◆ PROBLEMS ◆
[1] Reproduce the part of the article on gRPC model serving starting at "Before we dive" and ending at "defining network overheads.".
[2] Take the article on cutting network overheads in gRPC model serving further, picking up after its last sentence.

◆ SELECTED EXCERPT ◆
☆ ☆ ☆ ☆
Enabling Efficient Machine Learning Model Serving by Minimizing Network Overheads with gRPC

author:

Enabling Efficient Machine Learning Model Serving by Minimizing Network Overheads with gRPC

The challenge of building machine learning (ML)-powered applications is running inferences on large volumes of data and returning a prediction over the network within milliseconds, which can’t be done without minimizing network overheads. Model serving that is not fast enough will slow down your applications, jam up requests upstream, degrade user experience, and hamper operational efficiency. 

At DoorDash, we confronted similar issues in our gRPC-based model serving setup for search ranking with network overheads taking up to 50 percent of service response time. After investigating the issue, we were able to reduce our overall response time by 50 percent and the network overheads by 33 percent. In this article we discuss how we managed to minimize network overheads related to model serving by enabling client-side load balancing, payload compression, and transport-level request tracing under gRPC’s Kotlin framework

Background

Before we dive into how we reduced latency and network overheads let’s quickly review some key context including a short primer on gRPC and why it’s important to us. We are also going to briefly discuss our model serving setup at DoorDash before defining network overheads.

What is gRPC and why do we use it?

gRPC is a modern-era server-client communication framework built over the remote procedure call (RPC) paradigm. To get a quick understanding of gRPC, we’d recommend checking out its FAQ section (also look at its design principles if you want to take a deeper dive).

DoorDash migrated to use gRPC from REST as a standard for communication between microservices. The major benefits of gRPC in context of efficient network communication are:

What exactly are network overheads?

Difference between the time taken on the client-side to get a response (response-time) and the time taken on the server-side to process a request (processing-time) can be defined as network overhead. Different factors that go into network overhead include message serialization, deserialization, and time spent in the transport layer waiting to be put in the application layer (request/response queuing). These metrics are critical as they were the primary metric we were aiming to solve.
☆ ☆ ☆ ☆
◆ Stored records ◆

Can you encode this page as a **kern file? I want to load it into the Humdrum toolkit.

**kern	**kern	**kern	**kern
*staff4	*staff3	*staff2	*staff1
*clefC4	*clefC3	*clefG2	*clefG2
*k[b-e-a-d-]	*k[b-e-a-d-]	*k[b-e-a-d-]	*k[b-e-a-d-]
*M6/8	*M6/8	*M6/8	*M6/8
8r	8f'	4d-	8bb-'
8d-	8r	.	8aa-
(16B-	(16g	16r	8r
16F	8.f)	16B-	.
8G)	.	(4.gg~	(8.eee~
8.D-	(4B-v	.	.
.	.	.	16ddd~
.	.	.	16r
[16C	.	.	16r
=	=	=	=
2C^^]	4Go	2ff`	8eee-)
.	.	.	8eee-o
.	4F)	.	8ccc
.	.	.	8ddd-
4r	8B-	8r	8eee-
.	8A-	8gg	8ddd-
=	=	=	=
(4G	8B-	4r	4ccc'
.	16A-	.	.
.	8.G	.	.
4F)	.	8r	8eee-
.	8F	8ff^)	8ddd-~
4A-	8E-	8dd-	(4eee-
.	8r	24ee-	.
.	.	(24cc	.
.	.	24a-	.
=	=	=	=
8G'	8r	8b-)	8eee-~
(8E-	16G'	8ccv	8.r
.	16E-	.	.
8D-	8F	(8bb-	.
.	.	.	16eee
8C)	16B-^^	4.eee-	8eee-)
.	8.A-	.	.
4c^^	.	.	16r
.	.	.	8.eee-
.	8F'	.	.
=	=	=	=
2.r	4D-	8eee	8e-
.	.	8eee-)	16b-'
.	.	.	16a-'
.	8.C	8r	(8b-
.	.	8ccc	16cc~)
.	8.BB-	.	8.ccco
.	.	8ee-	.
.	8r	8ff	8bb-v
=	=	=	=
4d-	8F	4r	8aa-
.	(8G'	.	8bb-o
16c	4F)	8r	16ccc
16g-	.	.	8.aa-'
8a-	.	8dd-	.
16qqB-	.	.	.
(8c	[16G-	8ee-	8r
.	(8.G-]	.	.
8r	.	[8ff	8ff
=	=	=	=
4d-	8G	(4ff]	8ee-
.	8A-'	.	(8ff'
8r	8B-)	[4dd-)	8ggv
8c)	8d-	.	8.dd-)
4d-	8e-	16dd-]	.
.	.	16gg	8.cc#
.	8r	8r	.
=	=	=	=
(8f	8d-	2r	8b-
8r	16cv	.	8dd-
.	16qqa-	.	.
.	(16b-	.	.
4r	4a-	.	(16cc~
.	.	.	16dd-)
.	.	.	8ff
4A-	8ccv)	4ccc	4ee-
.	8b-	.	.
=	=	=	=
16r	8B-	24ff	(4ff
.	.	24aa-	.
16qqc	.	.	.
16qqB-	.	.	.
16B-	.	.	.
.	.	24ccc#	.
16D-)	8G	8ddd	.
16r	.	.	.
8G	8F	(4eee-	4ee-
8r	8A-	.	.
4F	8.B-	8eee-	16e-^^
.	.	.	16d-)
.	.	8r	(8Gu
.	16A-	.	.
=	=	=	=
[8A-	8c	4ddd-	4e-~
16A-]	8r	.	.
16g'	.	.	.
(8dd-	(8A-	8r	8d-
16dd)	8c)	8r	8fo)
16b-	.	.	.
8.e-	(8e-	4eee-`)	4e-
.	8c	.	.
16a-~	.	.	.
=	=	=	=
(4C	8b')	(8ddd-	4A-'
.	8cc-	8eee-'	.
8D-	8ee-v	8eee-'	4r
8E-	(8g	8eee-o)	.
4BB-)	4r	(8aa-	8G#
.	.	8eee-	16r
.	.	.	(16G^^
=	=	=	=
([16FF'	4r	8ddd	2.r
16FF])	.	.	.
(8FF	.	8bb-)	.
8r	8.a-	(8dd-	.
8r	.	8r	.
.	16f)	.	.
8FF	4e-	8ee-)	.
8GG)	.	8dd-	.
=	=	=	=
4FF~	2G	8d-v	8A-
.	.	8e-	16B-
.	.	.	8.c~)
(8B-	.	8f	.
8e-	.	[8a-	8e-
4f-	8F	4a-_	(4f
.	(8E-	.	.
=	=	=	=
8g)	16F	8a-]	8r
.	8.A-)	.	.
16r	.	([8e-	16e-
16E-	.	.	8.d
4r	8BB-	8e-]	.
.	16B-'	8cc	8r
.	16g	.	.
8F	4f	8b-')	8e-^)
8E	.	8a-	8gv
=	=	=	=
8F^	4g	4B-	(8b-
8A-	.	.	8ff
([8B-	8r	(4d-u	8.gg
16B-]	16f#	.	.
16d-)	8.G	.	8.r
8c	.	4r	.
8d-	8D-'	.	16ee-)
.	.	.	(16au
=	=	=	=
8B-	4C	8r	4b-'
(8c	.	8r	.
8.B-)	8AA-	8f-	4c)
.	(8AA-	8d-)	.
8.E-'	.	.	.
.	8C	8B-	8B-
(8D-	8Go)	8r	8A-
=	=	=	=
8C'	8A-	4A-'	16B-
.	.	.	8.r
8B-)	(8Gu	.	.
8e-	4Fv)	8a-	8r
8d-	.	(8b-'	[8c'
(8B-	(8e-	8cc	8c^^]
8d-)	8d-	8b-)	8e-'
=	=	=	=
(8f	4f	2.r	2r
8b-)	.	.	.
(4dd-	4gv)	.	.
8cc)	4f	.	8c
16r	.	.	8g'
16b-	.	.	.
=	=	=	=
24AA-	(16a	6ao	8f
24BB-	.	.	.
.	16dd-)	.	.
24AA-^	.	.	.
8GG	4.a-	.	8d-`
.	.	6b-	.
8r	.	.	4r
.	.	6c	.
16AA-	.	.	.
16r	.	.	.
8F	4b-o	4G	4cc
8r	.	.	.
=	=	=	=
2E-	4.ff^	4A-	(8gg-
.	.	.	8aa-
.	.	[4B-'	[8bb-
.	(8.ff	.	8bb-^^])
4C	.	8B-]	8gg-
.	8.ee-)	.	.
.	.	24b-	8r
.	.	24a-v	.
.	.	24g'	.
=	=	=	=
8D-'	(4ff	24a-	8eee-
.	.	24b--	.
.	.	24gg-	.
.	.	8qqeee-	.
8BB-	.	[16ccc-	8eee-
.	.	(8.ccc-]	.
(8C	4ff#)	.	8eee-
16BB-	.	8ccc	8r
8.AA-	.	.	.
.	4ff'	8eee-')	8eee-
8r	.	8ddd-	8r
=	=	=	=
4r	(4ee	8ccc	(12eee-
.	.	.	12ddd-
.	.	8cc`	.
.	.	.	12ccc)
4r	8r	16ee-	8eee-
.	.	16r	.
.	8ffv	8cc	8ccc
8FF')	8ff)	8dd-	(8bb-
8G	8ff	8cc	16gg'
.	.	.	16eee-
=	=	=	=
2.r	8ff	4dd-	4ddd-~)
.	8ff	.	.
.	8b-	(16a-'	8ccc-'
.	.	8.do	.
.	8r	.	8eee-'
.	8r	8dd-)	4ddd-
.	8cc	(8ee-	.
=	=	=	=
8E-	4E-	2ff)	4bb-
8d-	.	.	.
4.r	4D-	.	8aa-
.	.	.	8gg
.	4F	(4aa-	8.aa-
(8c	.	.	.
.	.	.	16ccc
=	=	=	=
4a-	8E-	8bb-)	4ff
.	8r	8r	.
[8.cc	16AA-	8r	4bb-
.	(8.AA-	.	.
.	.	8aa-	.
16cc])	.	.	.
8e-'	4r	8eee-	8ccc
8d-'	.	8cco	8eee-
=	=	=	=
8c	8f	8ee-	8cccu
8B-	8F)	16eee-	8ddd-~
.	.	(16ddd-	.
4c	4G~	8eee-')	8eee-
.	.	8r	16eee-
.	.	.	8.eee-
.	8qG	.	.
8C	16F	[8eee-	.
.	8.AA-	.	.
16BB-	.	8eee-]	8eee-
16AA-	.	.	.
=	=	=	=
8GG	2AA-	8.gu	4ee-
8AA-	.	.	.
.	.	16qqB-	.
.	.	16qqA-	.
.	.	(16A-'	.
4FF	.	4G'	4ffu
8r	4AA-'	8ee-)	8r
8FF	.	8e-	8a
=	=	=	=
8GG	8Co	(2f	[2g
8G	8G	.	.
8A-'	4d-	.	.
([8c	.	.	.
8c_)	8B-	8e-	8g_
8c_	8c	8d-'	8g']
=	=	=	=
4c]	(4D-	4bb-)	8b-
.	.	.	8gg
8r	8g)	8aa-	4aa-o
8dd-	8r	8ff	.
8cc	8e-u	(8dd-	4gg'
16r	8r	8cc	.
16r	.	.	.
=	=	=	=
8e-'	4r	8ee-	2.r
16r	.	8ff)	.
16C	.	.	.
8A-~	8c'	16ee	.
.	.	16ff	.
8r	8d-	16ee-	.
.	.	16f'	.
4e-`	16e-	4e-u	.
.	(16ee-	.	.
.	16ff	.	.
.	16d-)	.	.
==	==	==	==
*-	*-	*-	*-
☆ ☆ ☆ ☆
◆ TASK RESPONSES ◆
[1]
Before we dive into how we reduced latency and network overheads let’s quickly review some key context including a short primer on gRPC and why it’s important to us. We are also going to briefly discuss our model serving setup at DoorDash before defining network overheads.

[2]
Serialization, deserialization, and network queuing are all factors that add to network overhead.
Figure 1. Serialization, deserialization, and network queuing are all factors that add to network overhead.

How do we realize model serving at DoorDash?

All of the machine learning use cases at DoorDash such as search and recommendation, fraud detection, optimizing dasher dispatch, and predicting delivery times are served through Sibyl, our prediction service cluster. The cluster is deployed as a Kubernetes service in AWS with each pod in the cluster composed of a Kotlin gRPC server. 

A majority of model serving use cases are an essential part of the DoorDash user experience. All of these use cases mean we have to ensure our system can handle approximately one million predictions a second with a high reliability. In our recent blog article, Meet Sibyl, we talked about the various optimizations that went into building the service. Overall, we optimized for performance over design complexity. These optimizations were:

  • Running models in their native format using a C++ integration to mitigate computational overheads
  • Batching prediction requests in pre-tuned batch sizes for optimal throughput
  • Partially passing feature data with the requests to save on time-fetching at the server

Why is it hard to make model serving efficient at scale?

Next, we will highlight some of the key challenges specific to model serving. We will also highlight the need of addressing network overheads by elaborating upon their negative impact. Lastly, we will talk about scale in context of DoorDash to get a sense of the prevailing challenges.

Characteristic challenges of model serving

Now we will go over some of the key challenges of model severing including how large payloads can slow down model serving, how heavy computations increase response time, and why a faster response time is expected from an ML service in comparison to an independent service. 

Large payloads slow down model serving

Model services characteristically work with large request/response sizes. The size of a request sent to a model service is determined by the number of entities involved and features associated with each entity.

For example, in the restaurant ranking use case, hundreds of stores are included in a single request to be ranked by a search query (search ranking). Furthermore, each store can have several dozens of features passed in with the request, such as ratings, has_photos, and consumer_store_category_match. With this, the raw payload size can be in the range of megabytes (A 100 mbps connection takes 80 ms to transfer a file size of 1 MB).

Heavy computations increase response time 

The size of a feature matrix and prediction algorithm governs the complexity of a single model computation. For example, our order recommendation use case runs a PyTorch model over embeddings of menu items, each of which have an excess of 100 dimensions.

Additionally, there can be multiple model computations within a single request. For example, to optimize Dasher dispatch, we need multiple predictions such as estimating the time for a Dasher to reach a restaurant, the time to prepare food by the restaurant, and making corrections on times quoted by merchants.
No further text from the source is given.